→ EXERCISE DATA:
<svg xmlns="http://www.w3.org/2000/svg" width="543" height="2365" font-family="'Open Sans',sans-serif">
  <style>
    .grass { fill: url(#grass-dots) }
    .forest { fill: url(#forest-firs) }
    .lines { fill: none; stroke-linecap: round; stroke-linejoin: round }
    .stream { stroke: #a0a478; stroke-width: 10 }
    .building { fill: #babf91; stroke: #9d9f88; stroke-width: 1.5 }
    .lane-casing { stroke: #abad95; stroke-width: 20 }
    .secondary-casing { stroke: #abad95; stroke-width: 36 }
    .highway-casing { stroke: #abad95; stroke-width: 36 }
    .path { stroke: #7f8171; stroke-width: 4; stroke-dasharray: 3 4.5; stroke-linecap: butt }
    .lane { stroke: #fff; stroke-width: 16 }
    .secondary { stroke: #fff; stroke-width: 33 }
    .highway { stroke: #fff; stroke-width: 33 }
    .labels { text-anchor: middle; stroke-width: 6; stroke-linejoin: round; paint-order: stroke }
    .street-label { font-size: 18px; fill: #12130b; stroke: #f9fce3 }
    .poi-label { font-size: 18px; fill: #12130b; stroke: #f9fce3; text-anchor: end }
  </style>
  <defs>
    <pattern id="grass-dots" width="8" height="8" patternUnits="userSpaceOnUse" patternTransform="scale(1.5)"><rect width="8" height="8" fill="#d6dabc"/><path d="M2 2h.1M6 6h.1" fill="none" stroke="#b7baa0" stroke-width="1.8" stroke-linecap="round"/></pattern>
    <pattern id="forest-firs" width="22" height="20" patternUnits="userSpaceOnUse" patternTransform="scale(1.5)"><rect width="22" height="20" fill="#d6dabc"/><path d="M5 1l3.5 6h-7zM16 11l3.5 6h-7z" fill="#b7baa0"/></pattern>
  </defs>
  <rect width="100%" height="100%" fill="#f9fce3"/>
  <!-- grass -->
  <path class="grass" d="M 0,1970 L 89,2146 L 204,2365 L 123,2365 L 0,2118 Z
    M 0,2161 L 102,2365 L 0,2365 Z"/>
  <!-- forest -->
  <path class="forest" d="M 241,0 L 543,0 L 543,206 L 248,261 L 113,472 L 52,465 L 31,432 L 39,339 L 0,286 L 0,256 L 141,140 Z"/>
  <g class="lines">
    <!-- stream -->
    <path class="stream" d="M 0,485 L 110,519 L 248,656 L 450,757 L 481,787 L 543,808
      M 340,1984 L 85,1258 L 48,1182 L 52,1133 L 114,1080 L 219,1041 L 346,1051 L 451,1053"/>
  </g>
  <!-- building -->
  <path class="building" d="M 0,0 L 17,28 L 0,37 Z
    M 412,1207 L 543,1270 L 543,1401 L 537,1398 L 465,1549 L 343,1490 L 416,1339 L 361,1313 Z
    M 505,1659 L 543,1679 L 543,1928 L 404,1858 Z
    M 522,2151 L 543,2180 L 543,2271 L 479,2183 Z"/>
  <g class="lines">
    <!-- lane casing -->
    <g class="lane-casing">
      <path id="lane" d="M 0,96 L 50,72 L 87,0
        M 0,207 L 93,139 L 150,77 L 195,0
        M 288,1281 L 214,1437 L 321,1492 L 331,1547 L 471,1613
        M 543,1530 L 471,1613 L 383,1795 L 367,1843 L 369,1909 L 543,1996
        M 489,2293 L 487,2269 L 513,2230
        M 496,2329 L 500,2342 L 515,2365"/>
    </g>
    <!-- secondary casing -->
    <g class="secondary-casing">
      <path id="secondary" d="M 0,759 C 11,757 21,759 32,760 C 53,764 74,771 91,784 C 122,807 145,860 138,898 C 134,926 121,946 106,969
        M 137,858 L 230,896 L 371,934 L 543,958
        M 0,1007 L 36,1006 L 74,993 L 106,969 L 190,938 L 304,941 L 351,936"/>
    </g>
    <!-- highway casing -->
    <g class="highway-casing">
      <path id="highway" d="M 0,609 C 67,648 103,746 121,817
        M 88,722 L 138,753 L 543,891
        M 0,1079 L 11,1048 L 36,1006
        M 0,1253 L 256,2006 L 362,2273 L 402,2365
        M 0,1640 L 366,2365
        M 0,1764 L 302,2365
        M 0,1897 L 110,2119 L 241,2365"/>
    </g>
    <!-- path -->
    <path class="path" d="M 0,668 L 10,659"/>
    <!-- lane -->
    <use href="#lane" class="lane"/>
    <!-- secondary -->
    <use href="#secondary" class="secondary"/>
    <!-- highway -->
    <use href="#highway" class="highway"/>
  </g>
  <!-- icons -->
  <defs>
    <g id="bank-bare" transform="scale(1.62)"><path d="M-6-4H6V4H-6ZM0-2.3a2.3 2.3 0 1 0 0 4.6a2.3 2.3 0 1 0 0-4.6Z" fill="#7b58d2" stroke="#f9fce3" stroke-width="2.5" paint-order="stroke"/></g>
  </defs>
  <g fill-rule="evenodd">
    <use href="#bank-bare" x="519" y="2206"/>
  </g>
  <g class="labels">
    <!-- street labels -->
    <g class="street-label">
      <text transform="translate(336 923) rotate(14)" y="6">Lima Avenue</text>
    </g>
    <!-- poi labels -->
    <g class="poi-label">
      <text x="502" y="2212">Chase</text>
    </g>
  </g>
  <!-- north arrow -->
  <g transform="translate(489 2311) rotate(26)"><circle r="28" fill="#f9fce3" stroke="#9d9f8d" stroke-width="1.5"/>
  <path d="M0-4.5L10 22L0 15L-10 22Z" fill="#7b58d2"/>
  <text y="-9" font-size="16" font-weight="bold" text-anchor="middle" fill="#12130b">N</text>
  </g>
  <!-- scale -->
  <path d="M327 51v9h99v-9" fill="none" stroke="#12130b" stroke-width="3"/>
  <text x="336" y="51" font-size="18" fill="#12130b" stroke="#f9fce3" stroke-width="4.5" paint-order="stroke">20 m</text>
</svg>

→ GOAL OF THE EXERCISE: Write the material out again in its entirety, exactly as shown.

→ FINISHED EXERCISE:
<svg xmlns="http://www.w3.org/2000/svg" width="543" height="2365" font-family="'Open Sans',sans-serif">
  <style>
    .grass { fill: url(#grass-dots) }
    .forest { fill: url(#forest-firs) }
    .lines { fill: none; stroke-linecap: round; stroke-linejoin: round }
    .stream { stroke: #a0a478; stroke-width: 10 }
    .building { fill: #babf91; stroke: #9d9f88; stroke-width: 1.5 }
    .lane-casing { stroke: #abad95; stroke-width: 20 }
    .secondary-casing { stroke: #abad95; stroke-width: 36 }
    .highway-casing { stroke: #abad95; stroke-width: 36 }
    .path { stroke: #7f8171; stroke-width: 4; stroke-dasharray: 3 4.5; stroke-linecap: butt }
    .lane { stroke: #fff; stroke-width: 16 }
    .secondary { stroke: #fff; stroke-width: 33 }
    .highway { stroke: #fff; stroke-width: 33 }
    .labels { text-anchor: middle; stroke-width: 6; stroke-linejoin: round; paint-order: stroke }
    .street-label { font-size: 18px; fill: #12130b; stroke: #f9fce3 }
    .poi-label { font-size: 18px; fill: #12130b; stroke: #f9fce3; text-anchor: end }
  </style>
  <defs>
    <pattern id="grass-dots" width="8" height="8" patternUnits="userSpaceOnUse" patternTransform="scale(1.5)"><rect width="8" height="8" fill="#d6dabc"/><path d="M2 2h.1M6 6h.1" fill="none" stroke="#b7baa0" stroke-width="1.8" stroke-linecap="round"/></pattern>
    <pattern id="forest-firs" width="22" height="20" patternUnits="userSpaceOnUse" patternTransform="scale(1.5)"><rect width="22" height="20" fill="#d6dabc"/><path d="M5 1l3.5 6h-7zM16 11l3.5 6h-7z" fill="#b7baa0"/></pattern>
  </defs>
  <rect width="100%" height="100%" fill="#f9fce3"/>
  <!-- grass -->
  <path class="grass" d="M 0,1970 L 89,2146 L 204,2365 L 123,2365 L 0,2118 Z
    M 0,2161 L 102,2365 L 0,2365 Z"/>
  <!-- forest -->
  <path class="forest" d="M 241,0 L 543,0 L 543,206 L 248,261 L 113,472 L 52,465 L 31,432 L 39,339 L 0,286 L 0,256 L 141,140 Z"/>
  <g class="lines">
    <!-- stream -->
    <path class="stream" d="M 0,485 L 110,519 L 248,656 L 450,757 L 481,787 L 543,808
      M 340,1984 L 85,1258 L 48,1182 L 52,1133 L 114,1080 L 219,1041 L 346,1051 L 451,1053"/>
  </g>
  <!-- building -->
  <path class="building" d="M 0,0 L 17,28 L 0,37 Z
    M 412,1207 L 543,1270 L 543,1401 L 537,1398 L 465,1549 L 343,1490 L 416,1339 L 361,1313 Z
    M 505,1659 L 543,1679 L 543,1928 L 404,1858 Z
    M 522,2151 L 543,2180 L 543,2271 L 479,2183 Z"/>
  <g class="lines">
    <!-- lane casing -->
    <g class="lane-casing">
      <path id="lane" d="M 0,96 L 50,72 L 87,0
        M 0,207 L 93,139 L 150,77 L 195,0
        M 288,1281 L 214,1437 L 321,1492 L 331,1547 L 471,1613
        M 543,1530 L 471,1613 L 383,1795 L 367,1843 L 369,1909 L 543,1996
        M 489,2293 L 487,2269 L 513,2230
        M 496,2329 L 500,2342 L 515,2365"/>
    </g>
    <!-- secondary casing -->
    <g class="secondary-casing">
      <path id="secondary" d="M 0,759 C 11,757 21,759 32,760 C 53,764 74,771 91,784 C 122,807 145,860 138,898 C 134,926 121,946 106,969
        M 137,858 L 230,896 L 371,934 L 543,958
        M 0,1007 L 36,1006 L 74,993 L 106,969 L 190,938 L 304,941 L 351,936"/>
    </g>
    <!-- highway casing -->
    <g class="highway-casing">
      <path id="highway" d="M 0,609 C 67,648 103,746 121,817
        M 88,722 L 138,753 L 543,891
        M 0,1079 L 11,1048 L 36,1006
        M 0,1253 L 256,2006 L 362,2273 L 402,2365
        M 0,1640 L 366,2365
        M 0,1764 L 302,2365
        M 0,1897 L 110,2119 L 241,2365"/>
    </g>
    <!-- path -->
    <path class="path" d="M 0,668 L 10,659"/>
    <!-- lane -->
    <use href="#lane" class="lane"/>
    <!-- secondary -->
    <use href="#secondary" class="secondary"/>
    <!-- highway -->
    <use href="#highway" class="highway"/>
  </g>
  <!-- icons -->
  <defs>
    <g id="bank-bare" transform="scale(1.62)"><path d="M-6-4H6V4H-6ZM0-2.3a2.3 2.3 0 1 0 0 4.6a2.3 2.3 0 1 0 0-4.6Z" fill="#7b58d2" stroke="#f9fce3" stroke-width="2.5" paint-order="stroke"/></g>
  </defs>
  <g fill-rule="evenodd">
    <use href="#bank-bare" x="519" y="2206"/>
  </g>
  <g class="labels">
    <!-- street labels -->
    <g class="street-label">
      <text transform="translate(336 923) rotate(14)" y="6">Lima Avenue</text>
    </g>
    <!-- poi labels -->
    <g class="poi-label">
      <text x="502" y="2212">Chase</text>
    </g>
  </g>
  <!-- north arrow -->
  <g transform="translate(489 2311) rotate(26)"><circle r="28" fill="#f9fce3" stroke="#9d9f8d" stroke-width="1.5"/>
  <path d="M0-4.5L10 22L0 15L-10 22Z" fill="#7b58d2"/>
  <text y="-9" font-size="16" font-weight="bold" text-anchor="middle" fill="#12130b">N</text>
  </g>
  <!-- scale -->
  <path d="M327 51v9h99v-9" fill="none" stroke="#12130b" stroke-width="3"/>
  <text x="336" y="51" font-size="18" fill="#12130b" stroke="#f9fce3" stroke-width="4.5" paint-order="stroke">20 m</text>
</svg>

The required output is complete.